- _EXERCISE AIM_:
Check every line of the records below for the string "waterway" and copy the ones that have it.

#####

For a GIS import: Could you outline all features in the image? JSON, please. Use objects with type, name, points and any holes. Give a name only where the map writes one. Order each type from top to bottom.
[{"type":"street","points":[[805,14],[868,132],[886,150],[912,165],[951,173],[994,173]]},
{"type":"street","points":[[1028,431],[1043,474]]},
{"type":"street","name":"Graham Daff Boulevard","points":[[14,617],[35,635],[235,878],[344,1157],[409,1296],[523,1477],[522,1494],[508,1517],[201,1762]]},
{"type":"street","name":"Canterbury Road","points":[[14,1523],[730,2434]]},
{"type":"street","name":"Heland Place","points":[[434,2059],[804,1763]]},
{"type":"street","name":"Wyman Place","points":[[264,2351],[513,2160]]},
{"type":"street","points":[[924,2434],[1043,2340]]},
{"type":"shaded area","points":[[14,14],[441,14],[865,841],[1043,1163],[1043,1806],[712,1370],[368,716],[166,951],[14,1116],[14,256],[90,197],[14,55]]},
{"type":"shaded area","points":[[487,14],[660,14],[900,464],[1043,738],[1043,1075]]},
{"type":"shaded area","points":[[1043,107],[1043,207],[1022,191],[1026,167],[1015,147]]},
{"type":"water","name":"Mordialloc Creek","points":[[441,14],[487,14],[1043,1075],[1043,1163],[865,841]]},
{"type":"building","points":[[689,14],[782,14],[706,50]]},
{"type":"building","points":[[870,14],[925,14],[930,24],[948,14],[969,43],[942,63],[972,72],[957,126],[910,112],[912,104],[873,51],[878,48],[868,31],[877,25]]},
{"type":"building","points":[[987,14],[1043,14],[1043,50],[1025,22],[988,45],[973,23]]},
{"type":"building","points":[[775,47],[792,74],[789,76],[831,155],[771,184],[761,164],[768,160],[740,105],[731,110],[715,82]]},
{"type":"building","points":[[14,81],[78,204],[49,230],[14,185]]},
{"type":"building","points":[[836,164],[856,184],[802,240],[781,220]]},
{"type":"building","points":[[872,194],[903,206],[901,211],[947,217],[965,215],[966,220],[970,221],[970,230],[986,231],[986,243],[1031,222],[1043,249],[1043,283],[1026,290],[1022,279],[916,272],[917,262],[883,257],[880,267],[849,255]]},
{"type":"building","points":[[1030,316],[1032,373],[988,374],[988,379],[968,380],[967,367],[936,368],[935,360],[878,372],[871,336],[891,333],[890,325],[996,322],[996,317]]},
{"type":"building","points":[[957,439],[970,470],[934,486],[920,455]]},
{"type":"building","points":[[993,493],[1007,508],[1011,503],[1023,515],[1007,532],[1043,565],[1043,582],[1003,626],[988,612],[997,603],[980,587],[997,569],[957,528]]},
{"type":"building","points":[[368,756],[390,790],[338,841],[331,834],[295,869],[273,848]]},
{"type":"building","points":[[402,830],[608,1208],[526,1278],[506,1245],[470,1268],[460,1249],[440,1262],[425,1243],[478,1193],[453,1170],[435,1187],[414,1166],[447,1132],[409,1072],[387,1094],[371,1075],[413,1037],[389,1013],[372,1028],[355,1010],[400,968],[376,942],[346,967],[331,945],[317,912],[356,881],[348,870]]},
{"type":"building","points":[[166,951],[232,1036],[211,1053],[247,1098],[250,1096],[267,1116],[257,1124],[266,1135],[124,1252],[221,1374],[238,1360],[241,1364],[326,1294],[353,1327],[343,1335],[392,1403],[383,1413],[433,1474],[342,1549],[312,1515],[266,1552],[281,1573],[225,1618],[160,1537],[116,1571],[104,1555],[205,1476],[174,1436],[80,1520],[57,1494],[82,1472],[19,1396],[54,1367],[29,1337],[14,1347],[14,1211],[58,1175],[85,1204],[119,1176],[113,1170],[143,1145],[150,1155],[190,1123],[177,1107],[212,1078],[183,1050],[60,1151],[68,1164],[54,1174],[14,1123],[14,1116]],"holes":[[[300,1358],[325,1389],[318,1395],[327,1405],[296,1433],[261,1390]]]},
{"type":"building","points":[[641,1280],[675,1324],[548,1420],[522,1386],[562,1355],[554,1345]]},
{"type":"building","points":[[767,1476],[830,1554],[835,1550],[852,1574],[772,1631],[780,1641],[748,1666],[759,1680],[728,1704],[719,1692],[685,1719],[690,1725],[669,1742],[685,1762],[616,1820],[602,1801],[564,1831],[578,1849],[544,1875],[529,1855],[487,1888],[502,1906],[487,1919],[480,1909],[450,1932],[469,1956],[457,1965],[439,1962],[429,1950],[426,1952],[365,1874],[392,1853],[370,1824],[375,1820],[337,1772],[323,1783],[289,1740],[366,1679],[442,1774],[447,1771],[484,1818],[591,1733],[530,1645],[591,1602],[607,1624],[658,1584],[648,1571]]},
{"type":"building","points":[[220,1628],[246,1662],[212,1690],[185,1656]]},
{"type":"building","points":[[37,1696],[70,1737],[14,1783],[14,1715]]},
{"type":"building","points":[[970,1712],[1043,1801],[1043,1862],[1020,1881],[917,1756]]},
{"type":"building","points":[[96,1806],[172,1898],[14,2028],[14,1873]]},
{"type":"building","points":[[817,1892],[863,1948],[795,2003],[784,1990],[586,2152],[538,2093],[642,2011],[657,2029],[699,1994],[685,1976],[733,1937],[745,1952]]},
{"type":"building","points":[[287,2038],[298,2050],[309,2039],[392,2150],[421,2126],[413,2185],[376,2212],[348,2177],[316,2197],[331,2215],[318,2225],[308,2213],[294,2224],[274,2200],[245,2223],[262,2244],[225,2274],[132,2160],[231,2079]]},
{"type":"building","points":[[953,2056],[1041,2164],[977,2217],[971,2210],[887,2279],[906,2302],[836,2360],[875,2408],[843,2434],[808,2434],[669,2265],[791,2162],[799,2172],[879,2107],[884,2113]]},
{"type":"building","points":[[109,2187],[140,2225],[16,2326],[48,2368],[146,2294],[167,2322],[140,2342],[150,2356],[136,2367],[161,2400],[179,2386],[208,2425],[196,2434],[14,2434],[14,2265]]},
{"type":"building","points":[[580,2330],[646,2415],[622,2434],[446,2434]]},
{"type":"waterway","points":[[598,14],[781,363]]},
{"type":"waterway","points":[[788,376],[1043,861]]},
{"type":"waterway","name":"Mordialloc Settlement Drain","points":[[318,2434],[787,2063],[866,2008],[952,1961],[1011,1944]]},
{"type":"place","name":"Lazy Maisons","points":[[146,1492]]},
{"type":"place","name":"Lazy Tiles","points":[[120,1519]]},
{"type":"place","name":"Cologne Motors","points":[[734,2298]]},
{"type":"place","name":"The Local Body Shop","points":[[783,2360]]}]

#####

- _ANSWER TO THIS EXERCISE_:
{"type":"waterway","points":[[598,14],[781,363]]},
{"type":"waterway","points":[[788,376],[1043,861]]},
{"type":"waterway","name":"Mordialloc Settlement Drain","points":[[318,2434],[787,2063],[866,2008],[952,1961],[1011,1944]]},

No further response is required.